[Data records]
Content starts

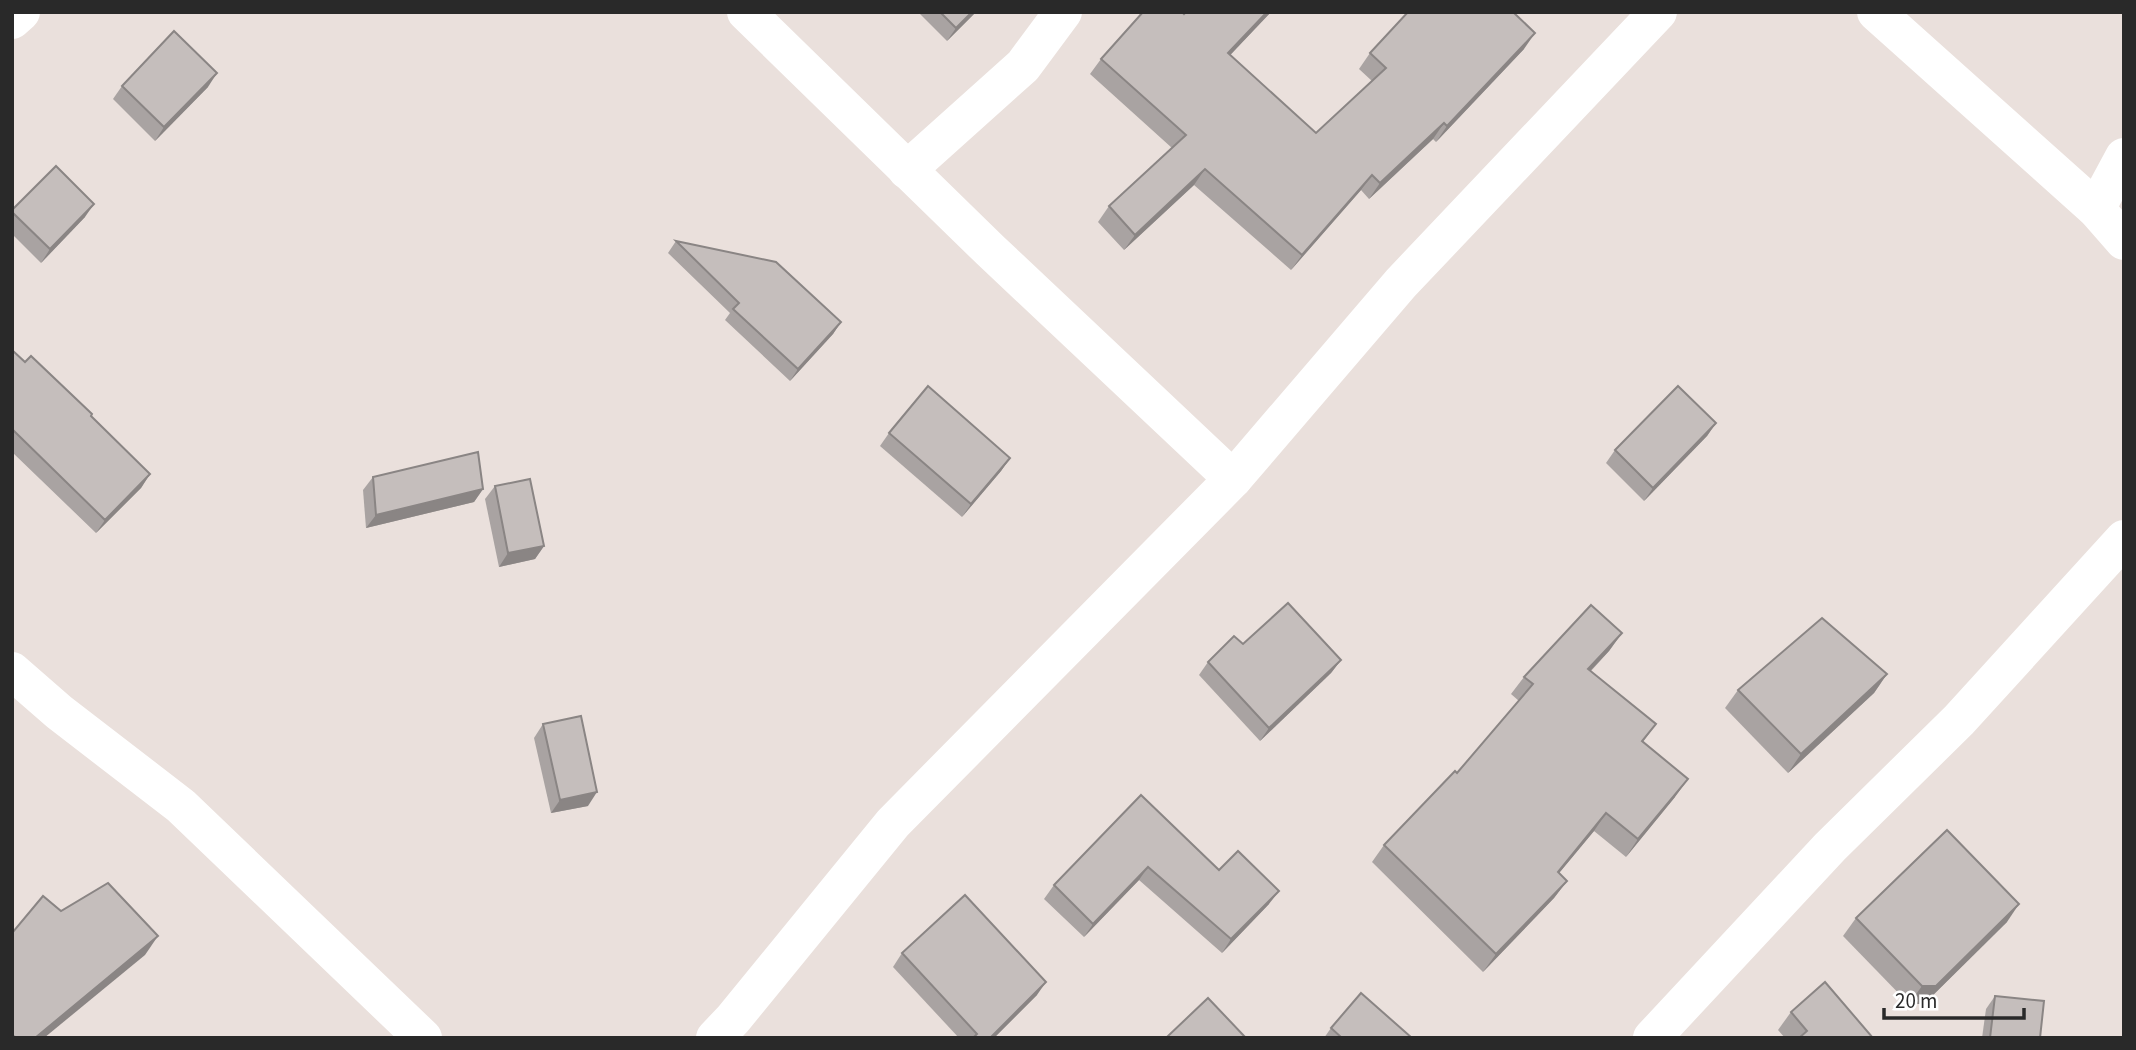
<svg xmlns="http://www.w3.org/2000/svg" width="2136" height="1050" viewBox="0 0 2136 1050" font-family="'Source Sans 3',sans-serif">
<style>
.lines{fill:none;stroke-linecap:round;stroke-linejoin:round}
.minor{stroke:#fff;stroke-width:38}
.wall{fill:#a9a3a2}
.shaded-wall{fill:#8a8584}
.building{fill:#c5bebc;stroke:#8a8584;stroke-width:2}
</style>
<rect width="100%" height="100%" fill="#eae0dc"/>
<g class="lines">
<g class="minor">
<path d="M 746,12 L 990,250 L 1233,479"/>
<path d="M 1876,12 L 2096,209 L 2124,241"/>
<path d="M 12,20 L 21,12"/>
<path d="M 907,170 L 1023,66 L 1063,12"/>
<path d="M 2096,209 L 2124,157"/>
<path d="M 12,671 L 59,712 L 181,806 L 423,1038"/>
<path d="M 715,1038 L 733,1019 L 893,823 L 1233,479 L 1401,283 L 1658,12"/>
<path d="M 1652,1038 L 1830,847 L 1959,720 L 2124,539"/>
</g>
</g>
<g class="wall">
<path d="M 918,12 L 976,12 L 947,41 Z"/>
<path d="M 1186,12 L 1271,12 L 1230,55 L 1316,133 L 1372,81 L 1359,69 L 1370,53 L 1524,49 L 1436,142 L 1433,139 L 1369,199 L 1361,190 L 1291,270 L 1194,185 L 1124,250 L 1098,222 L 1109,206 L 1172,148 L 1090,74 L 1101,59 L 1184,14 Z"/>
<path d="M 122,86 L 208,87 L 155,141 L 113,99 Z"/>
<path d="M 12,210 L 85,217 L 41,263 L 12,234 Z"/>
<path d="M 676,241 L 841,322 L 833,334 L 790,381 L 725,320 L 730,313 L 668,253 Z"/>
<path d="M 12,350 L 25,362 L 91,416 L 150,474 L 141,488 L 96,533 L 12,452 Z"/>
<path d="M 1716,423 L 1707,436 L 1644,501 L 1606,463 L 1615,450 Z"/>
<path d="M 889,433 L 1010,458 L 1001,471 L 962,517 L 880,446 Z"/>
<path d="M 373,477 L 483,489 L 474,502 L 366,528 L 363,490 Z"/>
<path d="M 495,486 L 544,546 L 535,559 L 499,567 L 485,499 Z"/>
<path d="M 1622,633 L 1609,651 L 1591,671 L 1656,724 L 1643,742 L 1675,797 L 1626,857 L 1594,831 L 1559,873 L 1567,881 L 1554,898 L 1483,972 L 1372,862 L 1384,845 L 1457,773 L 1519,701 L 1511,694 L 1524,677 Z"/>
<path d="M 1243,644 L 1341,660 L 1331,673 L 1260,741 L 1199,675 L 1208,662 Z"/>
<path d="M 1887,674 L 1874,693 L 1788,773 L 1725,708 L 1738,690 Z"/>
<path d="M 543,724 L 588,806 L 551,813 L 534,738 Z"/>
<path d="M 1141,795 L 1219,870 L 1269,904 L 1222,953 L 1139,880 L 1084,937 L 1044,899 L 1054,885 Z"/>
<path d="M 1856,918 L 2007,922 L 1924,1004 L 1909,1004 L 1843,936 Z"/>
<path d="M 902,953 L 1037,995 L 994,1038 L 959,1038 L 893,967 Z"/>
<path d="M 1995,996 L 2040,1038 L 1982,1038 L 1986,1009 Z"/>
<path d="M 1791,1012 L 1873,1038 L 1785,1038 L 1778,1030 Z"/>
<path d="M 1331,1028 L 1412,1038 L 1324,1038 Z"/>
</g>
<g class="shaded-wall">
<path d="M 972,12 L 976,12 L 947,41 L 956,28 Z"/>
<path d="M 1267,12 L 1271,12 L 1217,69 L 1228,53 Z"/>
<path d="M 1535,33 L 1524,49 L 1436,142 L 1447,126 Z"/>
<path d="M 217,73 L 208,87 L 155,141 L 164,127 Z"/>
<path d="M 1444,123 L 1433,139 L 1369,199 L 1380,183 Z"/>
<path d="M 1205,169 L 1194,185 L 1124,250 L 1135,235 Z"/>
<path d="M 1372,175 L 1361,190 L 1291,270 L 1302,255 Z"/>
<path d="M 94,204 L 85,217 L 41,263 L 50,249 Z"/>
<path d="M 841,322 L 833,334 L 790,381 L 798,369 Z"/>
<path d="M 1716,423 L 1707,436 L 1644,501 L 1653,488 Z"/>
<path d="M 1010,458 L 1001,471 L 962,517 L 971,504 Z"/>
<path d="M 150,474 L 141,488 L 96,533 L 105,520 Z"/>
<path d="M 483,489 L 474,502 L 366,528 L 376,515 Z"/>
<path d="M 544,546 L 535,559 L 499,567 L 508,553 Z"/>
<path d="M 1622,633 L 1609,651 L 1576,686 L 1588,669 Z"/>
<path d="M 1341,660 L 1331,673 L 1260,741 L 1269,728 Z"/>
<path d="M 1887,674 L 1874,693 L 1788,773 L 1801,754 Z"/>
<path d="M 1688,779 L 1675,797 L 1626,857 L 1638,839 Z"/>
<path d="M 597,792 L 588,806 L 551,813 L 560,800 Z"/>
<path d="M 1606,813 L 1594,831 L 1545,890 L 1558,872 Z"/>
<path d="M 1148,867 L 1139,880 L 1084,937 L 1093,924 Z"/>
<path d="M 1567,881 L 1554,898 L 1483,972 L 1496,954 Z"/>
<path d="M 1279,891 L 1269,904 L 1222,953 L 1231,939 Z"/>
<path d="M 2019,904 L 2007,922 L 1924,1004 L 1909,1004 L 1922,986 Z"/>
<path d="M 158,936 L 145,955 L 44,1038 L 35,1038 Z"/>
<path d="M 1046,982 L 1037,995 L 994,1038 L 990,1038 Z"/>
</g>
<g class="building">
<path d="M 940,12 L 972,12 L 956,28 Z"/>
<path d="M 1143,12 L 1182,12 L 1184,14 L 1186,12 L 1267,12 L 1228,53 L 1316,133 L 1386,68 L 1370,53 L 1408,12 L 1513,12 L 1535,33 L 1447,126 L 1444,123 L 1380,183 L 1372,175 L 1302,255 L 1205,169 L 1135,235 L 1109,206 L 1186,135 L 1101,59 Z"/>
<path d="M 174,31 L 217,73 L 164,127 L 122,86 Z"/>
<path d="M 56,166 L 94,204 L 50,249 L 12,212 L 12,210 Z"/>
<path d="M 676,241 L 776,262 L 841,322 L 798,369 L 733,309 L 739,303 Z"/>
<path d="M 12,350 L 25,362 L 31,356 L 92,414 L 91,416 L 150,474 L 105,520 L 12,429 Z"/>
<path d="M 928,386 L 1010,458 L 971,504 L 889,433 Z"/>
<path d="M 1678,386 L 1716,423 L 1653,488 L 1615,450 Z"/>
<path d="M 478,452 L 483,489 L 376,515 L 373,477 Z"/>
<path d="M 530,479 L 544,546 L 508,553 L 495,486 Z"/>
<path d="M 1288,603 L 1341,660 L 1269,728 L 1208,662 L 1234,636 L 1243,644 Z"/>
<path d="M 1591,605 L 1622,633 L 1588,669 L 1656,724 L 1642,741 L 1688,779 L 1638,839 L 1606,813 L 1558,872 L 1567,881 L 1496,954 L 1384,845 L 1455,771 L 1457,773 L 1533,684 L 1524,677 Z"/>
<path d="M 1822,618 L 1887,674 L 1801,754 L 1738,690 Z"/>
<path d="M 581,716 L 597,792 L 560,800 L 543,724 Z"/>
<path d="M 1141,795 L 1219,870 L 1238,851 L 1279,891 L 1231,939 L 1148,867 L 1093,924 L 1054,885 Z"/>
<path d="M 1947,830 L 2019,904 L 1936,986 L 1922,986 L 1856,918 Z"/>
<path d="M 108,883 L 158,936 L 35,1038 L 17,1038 L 12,1035 L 12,933 L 43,896 L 61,911 Z"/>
<path d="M 965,895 L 1046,982 L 992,1036 L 994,1038 L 973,1038 L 977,1034 L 902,953 Z"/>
<path d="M 1825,982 L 1873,1038 L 1799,1038 L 1807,1031 L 1791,1012 Z"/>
<path d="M 1361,993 L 1412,1038 L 1342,1038 L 1331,1028 Z"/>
<path d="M 1995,996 L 2044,1001 L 2040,1038 L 1990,1038 Z"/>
<path d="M 1208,998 L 1246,1038 L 1170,1038 L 1168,1036 Z"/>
</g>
<rect width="2136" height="1050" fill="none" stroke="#292929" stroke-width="28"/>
<path d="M1884 1008v10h140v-10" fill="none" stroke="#292929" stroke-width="3.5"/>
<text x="1895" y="1008" font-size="21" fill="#292929" stroke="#ffffff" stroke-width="5" paint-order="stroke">20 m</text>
</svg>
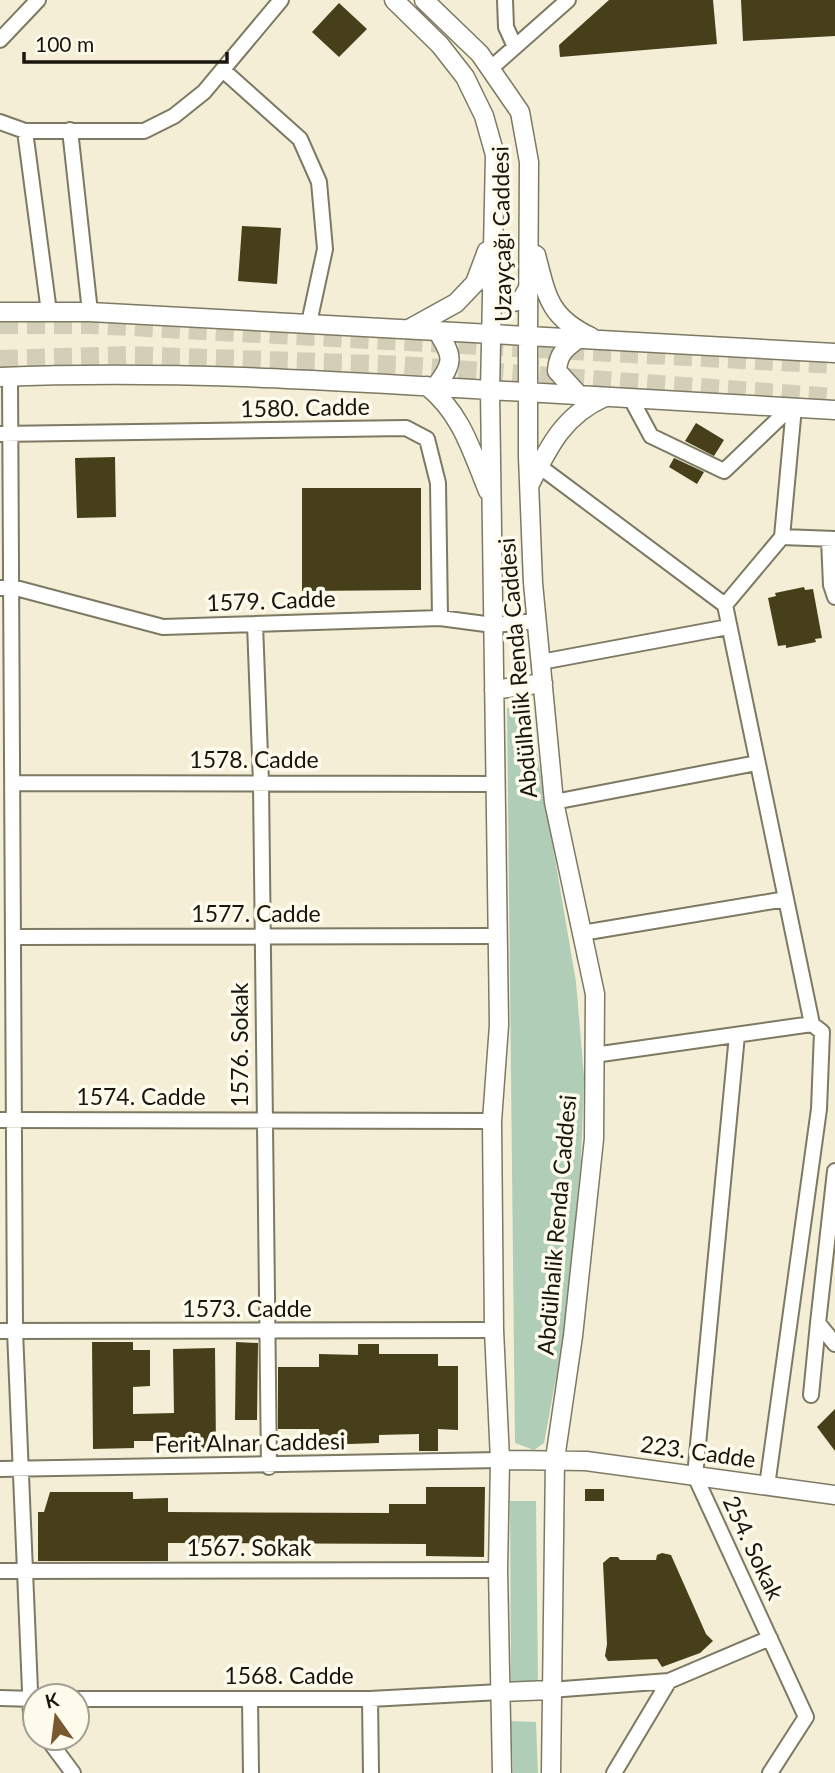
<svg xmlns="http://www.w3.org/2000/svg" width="835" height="1773" font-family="Lato,sans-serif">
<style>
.green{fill:#b0ceb7}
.building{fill:#473f1a}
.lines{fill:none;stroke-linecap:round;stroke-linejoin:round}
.major-tunnel{stroke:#d2ceb7;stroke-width:18;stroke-dasharray:18 9;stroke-linecap:butt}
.minor-casing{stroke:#7d7962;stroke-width:18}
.major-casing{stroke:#7d7962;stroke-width:21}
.minor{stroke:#fff;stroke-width:14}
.major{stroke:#fff;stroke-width:18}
.labels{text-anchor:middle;stroke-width:7;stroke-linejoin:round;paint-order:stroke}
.street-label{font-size:23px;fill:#18160d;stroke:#fefbec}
</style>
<rect width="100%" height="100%" fill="#f3eed5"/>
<!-- green -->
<path class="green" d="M507,708L530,712L576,982L584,1077L581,1162L564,1334L544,1443L534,1450L515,1443Z
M510,1501H536L538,1685L511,1686Z
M511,1721L536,1722L538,1773H513Z"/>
<!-- building -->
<path class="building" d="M609,0H713L717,44L560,57L559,45Z
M741,0H835V36L743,41Z
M339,3L367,29L339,57L312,32Z
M242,226L281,228L277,284L238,281Z
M696,423L724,440L714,456L685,441Z
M115,457L116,517L77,518L75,458Z
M674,458L704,472L697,484L669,467Z
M302,488H421V590L302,591Z
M804,587L805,590L813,589L822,638L815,639L816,642L786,648V645L778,646L768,598L776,596L775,593Z
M92,1342H133V1350H150V1386L133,1387V1414L174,1413L173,1349L215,1348L216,1449H174V1441H134V1448L93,1449Z
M236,1342L258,1343L257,1420H235Z
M358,1344H379V1354H438V1366H458V1430L438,1429V1451H419V1434L379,1435V1443L319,1445V1429H278V1367H319V1354L358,1355Z
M835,1409V1451L817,1427Z
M426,1487H485L484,1557L426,1556V1544L168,1543V1561H38V1512H44L50,1492H133V1499L168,1498V1512L389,1513V1504H426Z
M585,1489H604V1501H585Z
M662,1553L671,1555L706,1634L713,1641L700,1653L662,1667L657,1659L608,1661L605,1656L607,1644L603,1563L610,1557H618L620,1560H656L657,1555Z"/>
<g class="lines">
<!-- major-tunnel -->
<path class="major-tunnel" d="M0,325H91L835,365
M0,359L128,355L402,365L835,397"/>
<!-- minor casing -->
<g class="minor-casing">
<path id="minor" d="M505,0L506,27L515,47
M0,40L38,0
M490,69L568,0
M224,71L300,139L319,182L325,249L309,323
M0,122L25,131H144L174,116L204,92L281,0
M70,130L90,312
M25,131L49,312
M10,377L15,1331L31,1715L35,1721
M630,397L651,436L724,471L791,407
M794,407L782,537L835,539
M0,434L406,428L427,439L438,483L440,618
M539,466L725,605
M829,539L831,585L835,597
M0,588L12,587L163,627L440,618L493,625L537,621
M255,624L261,783L269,1467
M541,662L728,627
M13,783L495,784
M554,802L757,763
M582,933L786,899
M14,937L498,936
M737,1035L695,1476L806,1717L770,1773
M594,1055L812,1024
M0,1120L492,1121
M818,1323L835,1171
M0,1331L494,1330
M811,1395L818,1323L835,1344
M0,1469L500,1460
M767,1486L819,1109L822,1032L812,1024L725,605L782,537
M0,1571L498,1570
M550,1690L669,1681L770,1638
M0,1698L35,1699
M77,1699H370L500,1692
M250,1699L251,1773
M370,1699L371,1773
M47,1738L73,1773
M614,1773L669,1681"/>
</g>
<!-- major casing -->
<g class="major-casing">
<path id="major" d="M394,0L440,45L465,77L484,116L495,155L490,390L835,410
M424,0L480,54L520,112L529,162L528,336L835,353
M536,255C547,297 549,317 591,337
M491,286L509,303L521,300L529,287
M0,312H90L528,336V457L533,583L554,802L595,994L594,1139L573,1336L555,1459L551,1773
M409,329L456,303L475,283L487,251
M578,339C565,348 558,354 557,371L579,395
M0,377C163,370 326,380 490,390L499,1025L492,1121L494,1330L500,1460L498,1570L502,1773
M427,386C462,414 472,452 488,491
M435,387C455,362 453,356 437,331
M530,484C549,446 564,415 605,397
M494,690L543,683
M500,1460L586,1461L835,1495
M500,1692L550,1690"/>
</g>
<!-- minor -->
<use href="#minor" class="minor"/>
<!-- major -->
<use href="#major" class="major"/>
</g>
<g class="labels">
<!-- street labels -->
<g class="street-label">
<text transform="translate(502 234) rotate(-91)" y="8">Uzayçağı Caddesi</text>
<text transform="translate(305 408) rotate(-1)" y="8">1580. Cadde</text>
<text transform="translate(271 601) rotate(-2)" y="8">1579. Cadde</text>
<text transform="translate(518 668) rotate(-95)" y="8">Abdülhalik Renda Caddesi</text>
<text x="254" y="768">1578. Cadde</text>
<text x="256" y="922">1577. Cadde</text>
<text transform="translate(240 1045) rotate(-90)" y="8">1576. Sokak</text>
<text x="141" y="1105">1574. Cadde</text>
<text transform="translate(557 1225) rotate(-85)" y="8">Abdülhalik Renda Caddesi</text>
<text x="247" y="1317">1573. Cadde</text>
<text transform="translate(250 1443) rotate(-1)" y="8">Ferit Alnar Caddesi</text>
<text transform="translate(698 1452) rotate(8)" y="8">223. Cadde</text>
<text x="249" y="1556">1567. Sokak</text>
<text transform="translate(753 1548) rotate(65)" y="8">254. Sokak</text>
<text x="289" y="1684">1568. Cadde</text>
</g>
</g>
<!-- north arrow -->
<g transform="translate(56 1717) rotate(346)"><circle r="33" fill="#fefbec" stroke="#a29f93" stroke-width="2"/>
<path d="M0-5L12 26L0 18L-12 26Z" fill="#79582f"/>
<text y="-10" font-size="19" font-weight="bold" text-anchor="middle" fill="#18160d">K</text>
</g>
<!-- scale -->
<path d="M24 52v10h203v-10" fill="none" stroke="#18160d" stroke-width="3.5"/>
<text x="35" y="52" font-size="21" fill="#18160d" stroke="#fefbec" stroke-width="5" paint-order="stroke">100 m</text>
</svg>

Content ends

Assignment: Some lines in the records above contain "serif". Count them and give the number only.

Answer area: 2